---------- EXTRACTED RECORDS
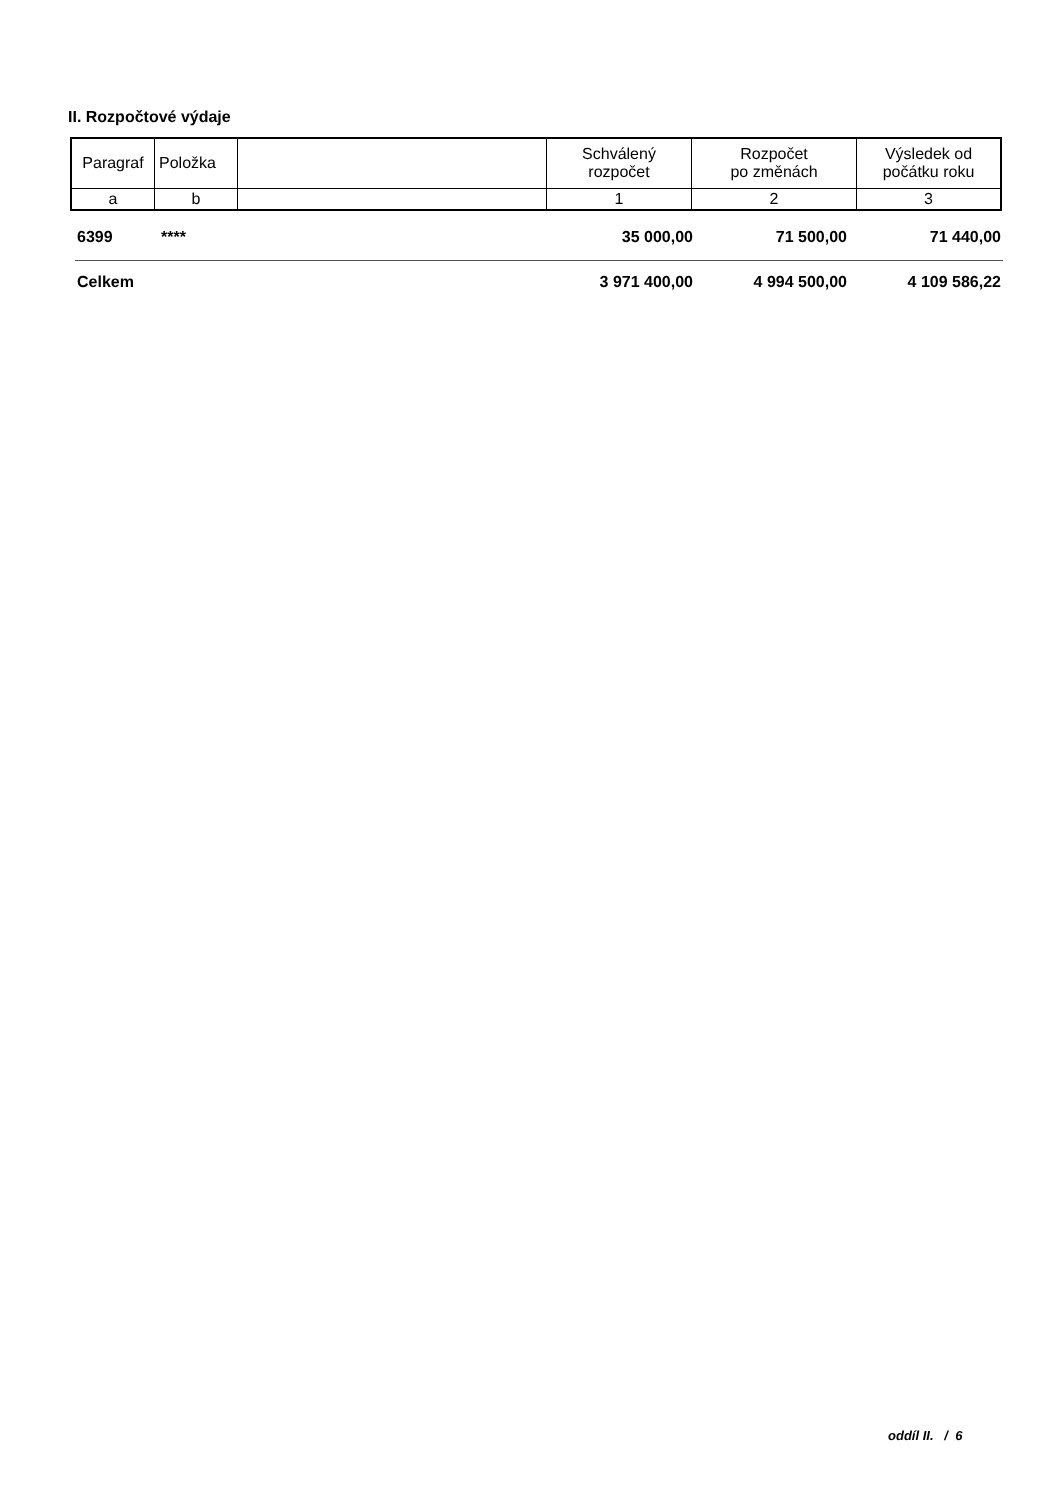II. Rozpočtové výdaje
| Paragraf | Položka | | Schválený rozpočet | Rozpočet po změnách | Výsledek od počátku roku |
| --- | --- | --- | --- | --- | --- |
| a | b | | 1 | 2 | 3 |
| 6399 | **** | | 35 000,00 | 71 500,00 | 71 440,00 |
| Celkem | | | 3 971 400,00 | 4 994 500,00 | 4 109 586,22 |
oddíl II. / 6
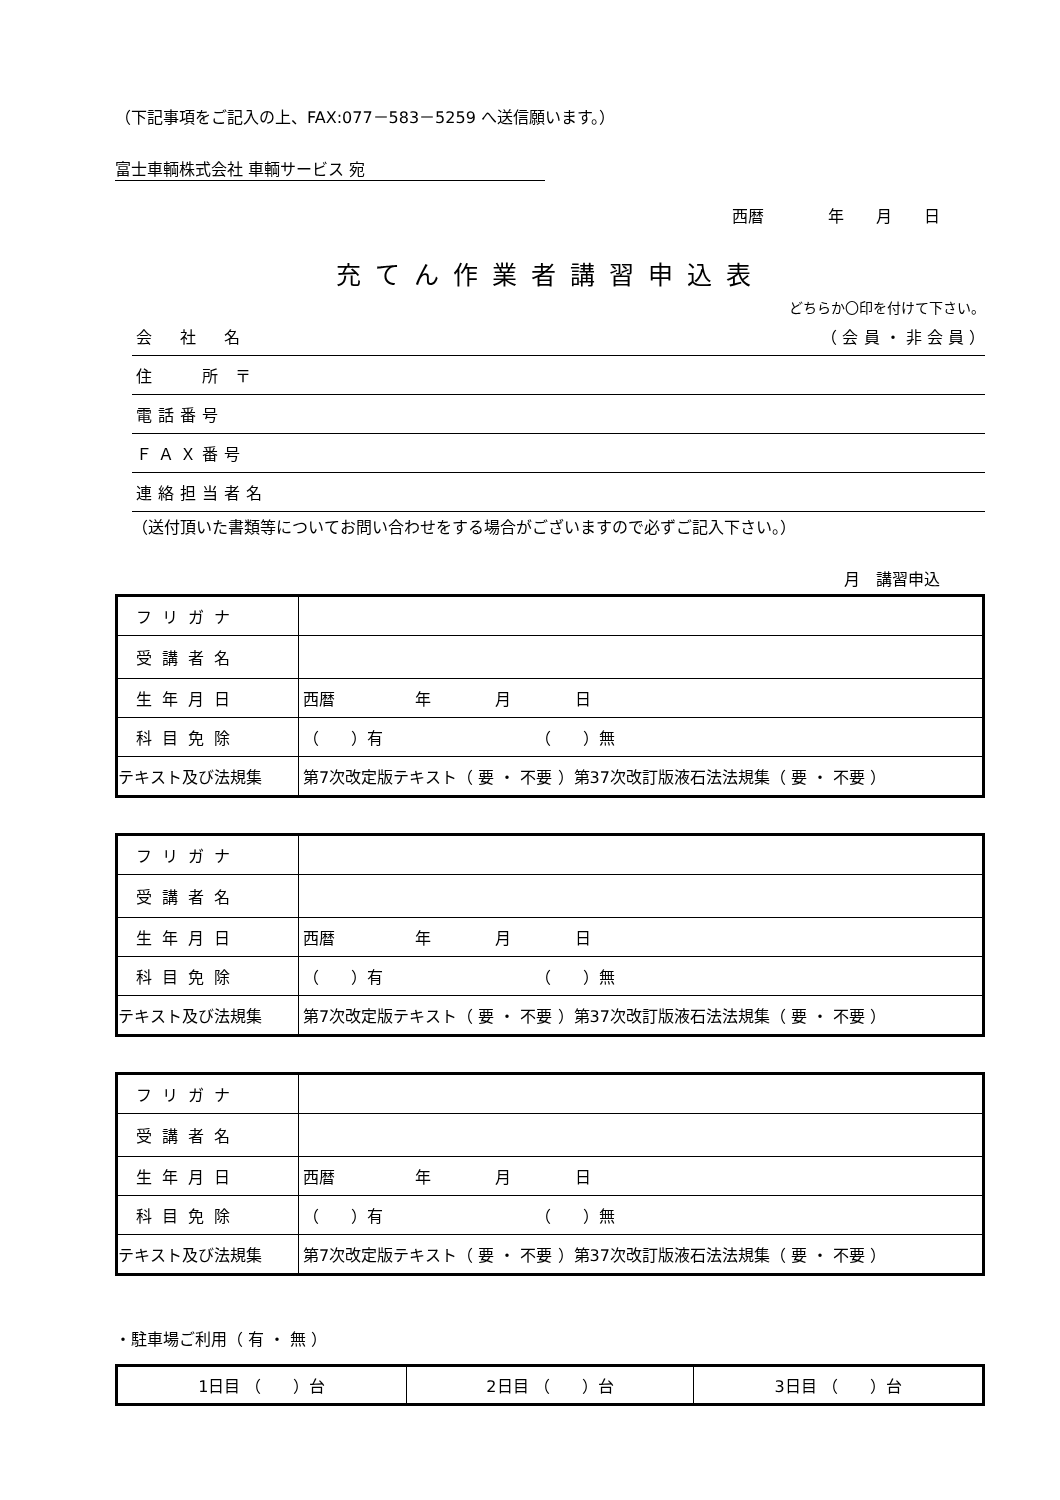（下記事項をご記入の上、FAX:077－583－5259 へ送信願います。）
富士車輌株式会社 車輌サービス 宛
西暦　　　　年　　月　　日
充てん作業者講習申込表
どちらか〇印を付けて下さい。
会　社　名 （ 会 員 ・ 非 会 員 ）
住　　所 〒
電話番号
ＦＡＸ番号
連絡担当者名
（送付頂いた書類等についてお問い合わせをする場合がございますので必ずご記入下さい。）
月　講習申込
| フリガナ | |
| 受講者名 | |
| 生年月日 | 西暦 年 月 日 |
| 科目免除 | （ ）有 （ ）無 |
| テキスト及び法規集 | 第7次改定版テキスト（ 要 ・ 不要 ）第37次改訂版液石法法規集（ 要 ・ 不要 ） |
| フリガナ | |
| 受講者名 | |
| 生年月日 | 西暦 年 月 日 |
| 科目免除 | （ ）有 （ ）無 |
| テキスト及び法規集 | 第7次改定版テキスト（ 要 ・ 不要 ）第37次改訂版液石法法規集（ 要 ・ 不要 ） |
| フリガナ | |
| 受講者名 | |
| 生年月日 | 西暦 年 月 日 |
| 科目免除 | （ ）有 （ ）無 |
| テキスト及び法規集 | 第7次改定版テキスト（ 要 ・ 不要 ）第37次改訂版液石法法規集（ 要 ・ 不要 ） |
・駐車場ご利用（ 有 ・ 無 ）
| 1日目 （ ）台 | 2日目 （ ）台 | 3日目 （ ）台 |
--------------------
**TASK TO CARRY OUT:**
Give back the listing exactly, with the pictures removed.

**PROBLEM SOLUTION:**
II. Rozpočtové výdaje
| Paragraf | Položka | | Schválený rozpočet | Rozpočet po změnách | Výsledek od počátku roku |
| --- | --- | --- | --- | --- | --- |
| a | b | | 1 | 2 | 3 |
| 6399 | **** | | 35 000,00 | 71 500,00 | 71 440,00 |
| Celkem | | | 3 971 400,00 | 4 994 500,00 | 4 109 586,22 |
oddíl II. / 6
（下記事項をご記入の上、FAX:077－583－5259 へ送信願います。）
富士車輌株式会社 車輌サービス 宛
西暦　　　　年　　月　　日
充てん作業者講習申込表
どちらか〇印を付けて下さい。
会　社　名 （ 会 員 ・ 非 会 員 ）
住　　所 〒
電話番号
ＦＡＸ番号
連絡担当者名
（送付頂いた書類等についてお問い合わせをする場合がございますので必ずご記入下さい。）
月　講習申込
| フリガナ | |
| 受講者名 | |
| 生年月日 | 西暦 年 月 日 |
| 科目免除 | （ ）有 （ ）無 |
| テキスト及び法規集 | 第7次改定版テキスト（ 要 ・ 不要 ）第37次改訂版液石法法規集（ 要 ・ 不要 ） |
| フリガナ | |
| 受講者名 | |
| 生年月日 | 西暦 年 月 日 |
| 科目免除 | （ ）有 （ ）無 |
| テキスト及び法規集 | 第7次改定版テキスト（ 要 ・ 不要 ）第37次改訂版液石法法規集（ 要 ・ 不要 ） |
| フリガナ | |
| 受講者名 | |
| 生年月日 | 西暦 年 月 日 |
| 科目免除 | （ ）有 （ ）無 |
| テキスト及び法規集 | 第7次改定版テキスト（ 要 ・ 不要 ）第37次改訂版液石法法規集（ 要 ・ 不要 ） |
・駐車場ご利用（ 有 ・ 無 ）
| 1日目 （ ）台 | 2日目 （ ）台 | 3日目 （ ）台 |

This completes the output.